Лорд Ленгли понимал, что рано или поздно этот разговор возникнет, и отдавал должное сэру Фаренгейту в том, что он происходит скорее поздно, чем рано. Он готовился к нему, но оказался в трудном положении.
— Как отцу, я не могу вам ничего ни рекомендовать, ни даже просто советовать, — начал лорд Ленгли, но продолжать речь ему было непросто.
Губернатор улыбнулся.
— Но если я попытаюсь вывести в море ямайскую эскадру, вы этому воспротивитесь?
Инспектор только вздохнул.
— Я понимаю, что это, скорей всего, будет означать войну с Испанией и потянет за собой события в самой Англии. Виги получат отличную возможность нанести сокрушительный удар тори. Католики обрушатся на протестантов. Вильгельм Оранский попытается высадиться на островах…
— И поэтому вы не выведете ямайскую эскадру в море, — мягко сказал лорд Ленгли.
Сэр Фаренгейт допил свой херес и негромко позвал:
— Бенджамен.
— Да, милорд.
— На камине в кабинете лежит пакет, запечатанный моей печатью, принесите.
Через несколько секунд пакет был в руках губернатора.
— Никогда не думал раньше, что это произойдет подобным образом. Но, тем не менее…
— Что это, сэр? — с осторожной надеждой спросил мистер Фортескью.

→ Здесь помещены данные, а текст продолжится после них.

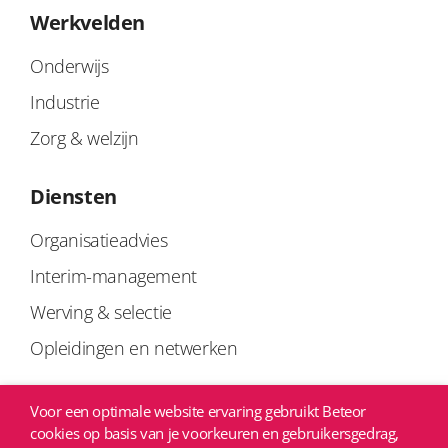
Werkvelden
Onderwijs
Industrie
Zorg & welzijn
Diensten
Organisatieadvies
Interim-management
Werving & selectie
Opleidingen en netwerken
Links
Voor een optimale website ervaring gebruikt Beteor
cookies op basis van je voorkeuren en gebruikersgedrag,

Губернатор протянул пакет лорду Ленгли.
— Это прошение об отставке.
Несмотря на то что оба джентльмена ждали этого — один со смешанным чувством, другой с вожделением, — несмотря на то что они, что называется, были к этому и готовы, слова губернатора произвели эффект разорвавшейся бомбы.
Меньше чем через час сэр Фаренгейт сидел за другим столом и в другом месте. Стол этот вместо хрусталя и серебра был уставлен оловянными тарелками и кружками, а херес в стаканах заменился ромом. Но не это было главным. Главным было то, что отсутствовали высокопоставленные джентльмены, а места справа и слева от бывшего губернатора занимали Хантер, Доусон и Болл. Надо сказать, что друзья сэра Фаренгейта тоже, как лорд Ленгли и мистер Фортескью, давно уже ждали отставки своего друга с поста, связывающего его по рукам и ногам, но и они, как и те двое, открыли рты, когда им было объявлено, что отставка стала фактом.
— Ну и что дальше? — выразил общую недоуменную растерянность Хантер, как всегда в подобных случаях, поглаживая свой шрам.
— Дальше? — усмехнулся сэр Фаренгейт. Он отнюдь не выглядел подавленным. — Теперь у меня есть время и право прогуляться до Санта-Каталаны.
— Ты собираешься путешествовать в одиночестве? — ехидно поинтересовался Болл.
— Есть трое парней, которым я могу попробовать предложить составить мне компанию.
— Только знаешь что — ты сам поговоришь с Ангелиной. Зачем тебе инвалид в походе?
— Как ты знаешь, — скорбным голосом сказал Доусон, — я оказался неплохим проповедником, среди охотников и лесорубов к северу от Порт-Ройяла мое слово кое-что значит. Думаю, сотня — или чуть больше — этих ребят поверят мне, что хорошенько встряхнуть испанцев — это сейчас самое богоугодное дело.
Хантер подвел итог:
— Месяца два назад мне пришло в голову, что «Уэссекс» и «Моммерсетшир» нуждаются в капитальном ремонте. Я поставил их в западный док — тот, что за Апельсиновым холмом. И сегодня созданная мною комиссия, наверное, признает их непригодными к дальнейшему использованию и спишет на дрова.
Бывший губернатор Ямайки поднял свою кружку и чокнулся со своими друзьями. Когда они пили, было слышно, как клокочет ром в глотках и плачет за стеной Ангелина, которая подслушала их разговор от первого до последнего слова.